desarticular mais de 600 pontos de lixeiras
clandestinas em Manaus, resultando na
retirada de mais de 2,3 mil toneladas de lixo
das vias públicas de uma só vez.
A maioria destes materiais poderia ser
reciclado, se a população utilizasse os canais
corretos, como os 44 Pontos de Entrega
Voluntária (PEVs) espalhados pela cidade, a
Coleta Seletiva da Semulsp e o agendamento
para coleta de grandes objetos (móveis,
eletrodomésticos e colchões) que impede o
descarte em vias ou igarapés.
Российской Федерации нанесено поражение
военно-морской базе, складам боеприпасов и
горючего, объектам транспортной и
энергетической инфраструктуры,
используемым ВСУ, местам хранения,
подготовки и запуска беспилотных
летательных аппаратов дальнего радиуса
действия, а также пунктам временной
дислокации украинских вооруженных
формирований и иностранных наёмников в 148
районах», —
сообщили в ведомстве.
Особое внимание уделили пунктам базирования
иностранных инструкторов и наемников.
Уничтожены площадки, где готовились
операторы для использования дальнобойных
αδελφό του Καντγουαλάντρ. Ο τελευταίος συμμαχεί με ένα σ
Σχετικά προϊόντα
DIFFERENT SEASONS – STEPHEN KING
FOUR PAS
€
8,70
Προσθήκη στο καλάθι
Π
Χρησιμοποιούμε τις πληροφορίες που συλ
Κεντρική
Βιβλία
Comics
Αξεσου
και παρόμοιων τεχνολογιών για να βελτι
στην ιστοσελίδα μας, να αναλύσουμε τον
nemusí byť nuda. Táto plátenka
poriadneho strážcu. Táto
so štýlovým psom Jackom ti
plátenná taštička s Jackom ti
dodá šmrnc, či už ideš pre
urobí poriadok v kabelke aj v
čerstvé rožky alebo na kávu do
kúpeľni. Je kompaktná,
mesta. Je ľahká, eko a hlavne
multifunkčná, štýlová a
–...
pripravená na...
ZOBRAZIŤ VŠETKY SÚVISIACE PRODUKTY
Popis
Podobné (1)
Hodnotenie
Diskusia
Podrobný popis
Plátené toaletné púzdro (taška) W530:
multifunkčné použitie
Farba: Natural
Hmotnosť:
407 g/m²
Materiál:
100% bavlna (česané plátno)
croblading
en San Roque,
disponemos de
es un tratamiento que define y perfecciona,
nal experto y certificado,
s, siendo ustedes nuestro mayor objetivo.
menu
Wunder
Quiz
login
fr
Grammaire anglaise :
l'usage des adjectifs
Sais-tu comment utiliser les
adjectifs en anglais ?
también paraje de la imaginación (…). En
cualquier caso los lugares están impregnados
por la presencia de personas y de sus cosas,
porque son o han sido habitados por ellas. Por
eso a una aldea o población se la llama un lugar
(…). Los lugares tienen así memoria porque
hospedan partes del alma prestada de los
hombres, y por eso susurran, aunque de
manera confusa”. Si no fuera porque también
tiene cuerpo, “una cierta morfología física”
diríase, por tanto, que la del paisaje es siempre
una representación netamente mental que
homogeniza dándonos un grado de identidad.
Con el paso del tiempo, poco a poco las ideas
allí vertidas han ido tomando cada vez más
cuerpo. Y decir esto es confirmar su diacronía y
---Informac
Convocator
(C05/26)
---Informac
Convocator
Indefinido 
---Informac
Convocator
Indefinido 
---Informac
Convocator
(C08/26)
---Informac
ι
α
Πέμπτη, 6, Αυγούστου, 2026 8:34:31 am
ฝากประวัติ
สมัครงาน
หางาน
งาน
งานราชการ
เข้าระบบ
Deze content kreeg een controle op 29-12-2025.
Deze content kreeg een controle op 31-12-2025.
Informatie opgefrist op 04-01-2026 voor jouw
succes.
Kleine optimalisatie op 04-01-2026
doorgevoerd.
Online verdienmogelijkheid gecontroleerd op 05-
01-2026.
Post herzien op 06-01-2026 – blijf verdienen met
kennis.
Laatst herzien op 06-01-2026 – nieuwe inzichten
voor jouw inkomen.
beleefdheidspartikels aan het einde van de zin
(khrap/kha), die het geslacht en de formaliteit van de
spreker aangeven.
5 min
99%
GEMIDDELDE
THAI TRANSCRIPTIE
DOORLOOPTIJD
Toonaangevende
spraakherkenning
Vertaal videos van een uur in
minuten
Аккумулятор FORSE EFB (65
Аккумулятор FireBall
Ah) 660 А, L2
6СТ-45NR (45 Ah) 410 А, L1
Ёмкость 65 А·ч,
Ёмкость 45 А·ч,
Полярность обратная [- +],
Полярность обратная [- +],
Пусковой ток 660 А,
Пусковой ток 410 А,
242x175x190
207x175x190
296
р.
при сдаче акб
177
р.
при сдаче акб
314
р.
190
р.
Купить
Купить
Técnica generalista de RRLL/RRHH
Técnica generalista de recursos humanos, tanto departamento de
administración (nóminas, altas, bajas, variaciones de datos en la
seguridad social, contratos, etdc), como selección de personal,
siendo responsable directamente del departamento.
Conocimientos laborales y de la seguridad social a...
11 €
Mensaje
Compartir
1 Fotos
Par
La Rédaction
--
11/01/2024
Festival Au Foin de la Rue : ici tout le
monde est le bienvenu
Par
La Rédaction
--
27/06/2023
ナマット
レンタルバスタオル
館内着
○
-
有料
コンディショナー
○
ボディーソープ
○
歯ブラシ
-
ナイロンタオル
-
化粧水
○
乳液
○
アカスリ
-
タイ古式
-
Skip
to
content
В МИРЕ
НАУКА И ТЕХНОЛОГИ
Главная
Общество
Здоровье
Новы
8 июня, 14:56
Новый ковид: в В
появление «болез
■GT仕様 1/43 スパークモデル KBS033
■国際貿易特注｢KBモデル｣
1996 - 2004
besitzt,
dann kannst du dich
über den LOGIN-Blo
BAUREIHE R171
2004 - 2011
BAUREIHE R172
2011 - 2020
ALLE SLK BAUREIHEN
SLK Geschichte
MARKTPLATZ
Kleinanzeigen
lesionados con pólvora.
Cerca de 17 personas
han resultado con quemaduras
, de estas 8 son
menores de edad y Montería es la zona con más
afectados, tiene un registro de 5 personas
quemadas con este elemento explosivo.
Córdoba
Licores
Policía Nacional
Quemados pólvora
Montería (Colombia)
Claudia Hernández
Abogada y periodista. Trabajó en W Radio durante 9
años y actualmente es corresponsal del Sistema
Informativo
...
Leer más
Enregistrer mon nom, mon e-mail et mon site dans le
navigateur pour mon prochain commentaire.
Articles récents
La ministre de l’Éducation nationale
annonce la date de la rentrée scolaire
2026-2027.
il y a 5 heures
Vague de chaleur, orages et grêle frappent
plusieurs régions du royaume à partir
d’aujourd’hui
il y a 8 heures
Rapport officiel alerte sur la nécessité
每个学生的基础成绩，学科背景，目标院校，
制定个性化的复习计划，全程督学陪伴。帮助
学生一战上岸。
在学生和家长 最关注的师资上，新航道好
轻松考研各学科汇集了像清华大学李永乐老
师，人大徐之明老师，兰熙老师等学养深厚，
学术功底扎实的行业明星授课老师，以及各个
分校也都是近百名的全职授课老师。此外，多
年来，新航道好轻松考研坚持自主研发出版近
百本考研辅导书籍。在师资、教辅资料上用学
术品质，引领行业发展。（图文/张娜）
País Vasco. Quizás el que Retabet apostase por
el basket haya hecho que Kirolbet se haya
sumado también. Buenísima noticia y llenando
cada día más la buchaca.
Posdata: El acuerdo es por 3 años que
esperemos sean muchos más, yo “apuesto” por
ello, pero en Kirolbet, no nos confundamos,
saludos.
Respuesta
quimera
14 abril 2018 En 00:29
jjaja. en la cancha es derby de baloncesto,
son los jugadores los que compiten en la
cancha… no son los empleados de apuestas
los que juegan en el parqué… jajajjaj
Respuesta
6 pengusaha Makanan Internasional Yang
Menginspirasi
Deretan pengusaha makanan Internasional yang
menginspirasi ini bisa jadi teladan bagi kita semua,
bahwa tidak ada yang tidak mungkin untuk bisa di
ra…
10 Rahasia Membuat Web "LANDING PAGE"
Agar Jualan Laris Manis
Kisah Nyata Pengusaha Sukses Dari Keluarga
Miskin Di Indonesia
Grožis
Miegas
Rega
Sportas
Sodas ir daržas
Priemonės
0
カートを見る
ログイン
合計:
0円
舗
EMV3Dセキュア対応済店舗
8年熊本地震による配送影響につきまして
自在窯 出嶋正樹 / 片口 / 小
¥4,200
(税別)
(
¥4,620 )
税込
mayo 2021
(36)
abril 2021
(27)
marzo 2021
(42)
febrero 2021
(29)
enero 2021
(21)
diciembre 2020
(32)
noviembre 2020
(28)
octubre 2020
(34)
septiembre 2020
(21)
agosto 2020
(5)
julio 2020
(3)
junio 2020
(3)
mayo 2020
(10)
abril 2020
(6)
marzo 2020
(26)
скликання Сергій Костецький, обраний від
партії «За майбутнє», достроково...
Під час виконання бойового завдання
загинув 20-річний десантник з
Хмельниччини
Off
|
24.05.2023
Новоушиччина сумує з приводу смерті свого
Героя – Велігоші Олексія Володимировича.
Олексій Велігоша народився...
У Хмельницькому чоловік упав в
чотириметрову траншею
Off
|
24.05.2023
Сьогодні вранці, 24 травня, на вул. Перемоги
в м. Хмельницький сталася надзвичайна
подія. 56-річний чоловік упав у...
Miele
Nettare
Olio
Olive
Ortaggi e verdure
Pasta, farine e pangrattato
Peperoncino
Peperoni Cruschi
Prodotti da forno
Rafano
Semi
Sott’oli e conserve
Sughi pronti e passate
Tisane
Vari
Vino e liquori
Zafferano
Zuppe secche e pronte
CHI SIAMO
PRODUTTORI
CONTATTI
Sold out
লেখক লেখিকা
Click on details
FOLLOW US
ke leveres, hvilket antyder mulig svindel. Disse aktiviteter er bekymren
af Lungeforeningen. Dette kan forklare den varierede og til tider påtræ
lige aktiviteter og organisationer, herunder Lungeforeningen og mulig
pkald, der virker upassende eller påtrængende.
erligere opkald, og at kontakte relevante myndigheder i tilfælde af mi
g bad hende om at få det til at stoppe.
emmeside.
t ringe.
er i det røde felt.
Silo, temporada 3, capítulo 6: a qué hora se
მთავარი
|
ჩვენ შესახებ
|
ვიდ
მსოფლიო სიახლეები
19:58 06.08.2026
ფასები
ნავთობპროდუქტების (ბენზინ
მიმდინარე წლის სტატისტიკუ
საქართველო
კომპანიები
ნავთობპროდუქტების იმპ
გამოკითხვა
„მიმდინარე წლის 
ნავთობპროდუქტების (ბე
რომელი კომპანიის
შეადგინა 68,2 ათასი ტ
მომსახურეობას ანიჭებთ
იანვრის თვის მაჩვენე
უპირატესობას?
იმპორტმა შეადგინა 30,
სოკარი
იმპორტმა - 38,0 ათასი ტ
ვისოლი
○ ○ ○ ○ ○ ○ ○
• [Required action] Show each line from the material above where the string "tanto" can be found.

• [Task result]
diríase, por tanto, que la del paisaje es siempre
Técnica generalista de recursos humanos, tanto departamento de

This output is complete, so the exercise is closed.